- _Selected text_:
=-=-=-=-=
The Farid Richa Stadium is a football facility located in the capital city of Lara state, Barquisimeto, in the central-western part of Venezuela. It serves as the home ground for the second-division local football teams Policía de Lara F. C., Unión Lara S. C., and Unión Deportiva Lara. Additionally, it hosts the top-division team Asociación Civil Deportivo Lara. The stadium was named in honor of the distinguished Lebanese-origin player, Farid Richa.

== History ==
In the 1960s, Barquisimeto had no football stadium. Farid Richa, the president of the Lara State Football Association, with the support of both government and private sources, mostly the latter, managed to construct a football stadium for Barquisimeto, which, starting from 1963, was named in his eternal tribute.

It was reinaugurated in 2001 to host the Juvines Lara 2001. Currently, it hosts games from the second division of the Venezuelan Football Federation and has an approximate capacity of 12,480 spectators. The Lara FC played its home matches in this facility until its dissolution. Presently, Unión Lara S.C., Policía de Lara Fútbol Club, and Unión Deportiva Lara are the teams that use the field for their home matches. Also, the top-division team in the FutVe League, Asociación Civil Deportivo Lara, plays here. The stadium underwent significant renovation in 1982 to host the Bolivarian Games held that year.
=-=-=-=-=
- _Required tasks_:
**a)** List every football team that the stadium text says currently plays its home matches at the stadium.
**b)** Answer these questions from the stadium text:
(i) What is the stadium's approximate capacity?
(ii) In what year was the stadium renovated to host the Bolivarian Games?
(iii) What association was Farid Richa president of?

(Saved entries)
=-=-=-=-=
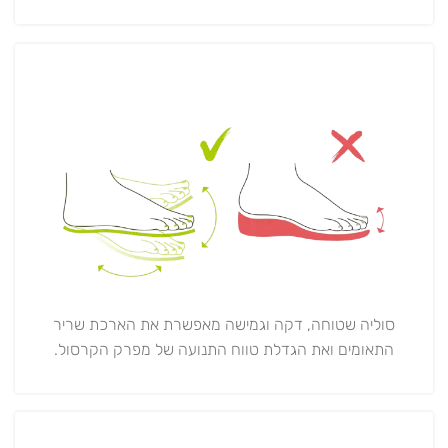
סוליה שטוחה, דקה וגמישה מאפשרת את הארכת שריר
התאומים ואת הגדלת טווח התנועה של מפרק הקרסול.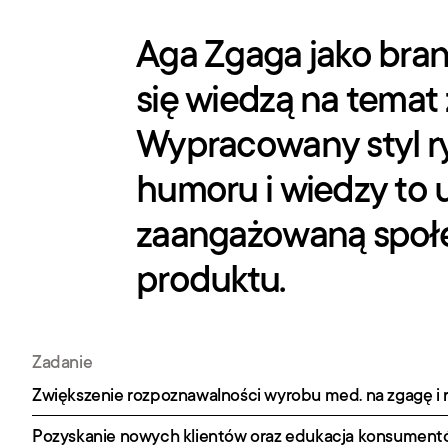
Aga Zgaga jako brand
się wiedzą na temat 
Wypracowany styl ry
humoru i wiedzy to u
zaangażowaną społe
produktu.
Zadanie
Zwiększenie rozpoznawalności wyrobu med. na zgagę i 
Pozyskanie nowych klientów oraz edukacja konsument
=-=-=-=-=
- _Set of answers_:
**a)**
Policía de Lara F. C.
Unión Lara S. C.
Unión Deportiva Lara
Asociación Civil Deportivo Lara

**b)**
(i) About 12,480 spectators.
(ii) 1982.
(iii) The Lara State Football Association.